コーディー

オオカミの家のコーディーのレビュー・感想・評価

オオカミの家(2018年製作の映画)
3.7
コロニアの悪夢に蝕まれたマリアの精神。罰を恐れて逃げた先、不安から解放された様に見えた彼女の世界は平穏を求める程にグロテスクに変容したいく…
絶え間なく動き続け、確実なものが何もない世界に響き渡るオオカミの声、そしてマリアの意識は何処へ。と、異様過ぎるストップモーションアニメの質感と恐怖を浴びて脳が麻痺したw
けど面白い!

逃げた場所で2匹の豚を保護しようとするマリアの想いが巡り巡って抗えない思想に縛り付けられる。

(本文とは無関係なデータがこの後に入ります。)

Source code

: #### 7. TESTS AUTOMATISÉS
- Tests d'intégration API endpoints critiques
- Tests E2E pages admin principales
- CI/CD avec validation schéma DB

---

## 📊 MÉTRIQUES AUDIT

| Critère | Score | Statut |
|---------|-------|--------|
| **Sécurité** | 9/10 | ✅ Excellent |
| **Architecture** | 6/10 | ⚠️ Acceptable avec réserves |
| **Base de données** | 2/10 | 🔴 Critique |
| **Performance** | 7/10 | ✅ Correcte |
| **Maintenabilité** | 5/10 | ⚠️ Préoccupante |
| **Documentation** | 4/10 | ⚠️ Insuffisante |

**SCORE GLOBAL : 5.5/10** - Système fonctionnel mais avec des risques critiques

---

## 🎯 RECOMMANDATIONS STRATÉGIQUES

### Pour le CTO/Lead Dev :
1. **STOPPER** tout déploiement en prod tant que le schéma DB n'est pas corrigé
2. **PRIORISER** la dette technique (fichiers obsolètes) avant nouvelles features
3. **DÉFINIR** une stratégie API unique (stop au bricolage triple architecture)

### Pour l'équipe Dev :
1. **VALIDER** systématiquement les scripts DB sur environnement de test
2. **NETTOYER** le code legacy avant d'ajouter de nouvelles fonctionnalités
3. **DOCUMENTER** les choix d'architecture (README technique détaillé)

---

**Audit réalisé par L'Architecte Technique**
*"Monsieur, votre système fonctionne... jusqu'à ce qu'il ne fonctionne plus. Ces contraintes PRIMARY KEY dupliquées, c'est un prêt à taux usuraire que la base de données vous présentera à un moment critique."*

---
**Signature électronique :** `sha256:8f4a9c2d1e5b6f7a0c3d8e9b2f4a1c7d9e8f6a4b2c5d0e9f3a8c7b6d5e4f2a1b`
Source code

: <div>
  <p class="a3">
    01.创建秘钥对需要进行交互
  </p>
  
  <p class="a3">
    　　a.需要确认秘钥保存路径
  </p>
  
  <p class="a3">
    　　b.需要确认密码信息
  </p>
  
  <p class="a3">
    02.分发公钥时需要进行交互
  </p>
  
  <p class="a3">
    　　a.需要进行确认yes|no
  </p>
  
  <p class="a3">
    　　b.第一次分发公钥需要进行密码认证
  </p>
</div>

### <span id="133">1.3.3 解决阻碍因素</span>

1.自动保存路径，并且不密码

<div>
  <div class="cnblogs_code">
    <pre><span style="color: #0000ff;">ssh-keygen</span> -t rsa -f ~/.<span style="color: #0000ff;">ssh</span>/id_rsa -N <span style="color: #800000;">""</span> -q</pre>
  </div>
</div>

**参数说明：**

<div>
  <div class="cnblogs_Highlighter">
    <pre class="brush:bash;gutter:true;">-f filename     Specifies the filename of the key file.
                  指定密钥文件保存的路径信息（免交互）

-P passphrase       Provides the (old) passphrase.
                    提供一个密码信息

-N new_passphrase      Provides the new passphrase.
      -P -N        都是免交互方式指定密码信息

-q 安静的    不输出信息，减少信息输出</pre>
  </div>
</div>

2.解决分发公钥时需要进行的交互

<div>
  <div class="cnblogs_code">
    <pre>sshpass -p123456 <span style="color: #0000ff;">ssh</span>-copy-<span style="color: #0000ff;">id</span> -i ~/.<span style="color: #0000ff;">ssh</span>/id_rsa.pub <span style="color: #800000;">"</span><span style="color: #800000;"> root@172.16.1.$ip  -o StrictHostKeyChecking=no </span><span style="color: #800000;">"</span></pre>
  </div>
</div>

そんな正常な判断力を失った彼女に〝帰っておいでよ〟と呼びかけるオオカミの不気味な愛情。
そこから終盤の展開に至るまでひたすら退廃的な物語が展開するけど、解読不能な悪夢を表現する映像やカメラワークは目眩がするほど美しい!

この作品の基になっているコロニア•ディグニダやパウル•シェーファーの事はエマ•ワトソン主演の『コロニア』鑑賞時にちょこちょこ調べたので割とすんなり入れたけど、ここまで主観的に描かれると理解するのとははまた別な感覚でしたw
まあ悪夢一辺倒な展開は75分と言えど若干ダレたけど、深層心理を表出させたような映像はもはや芸術。映画館で浴びる価値ありです!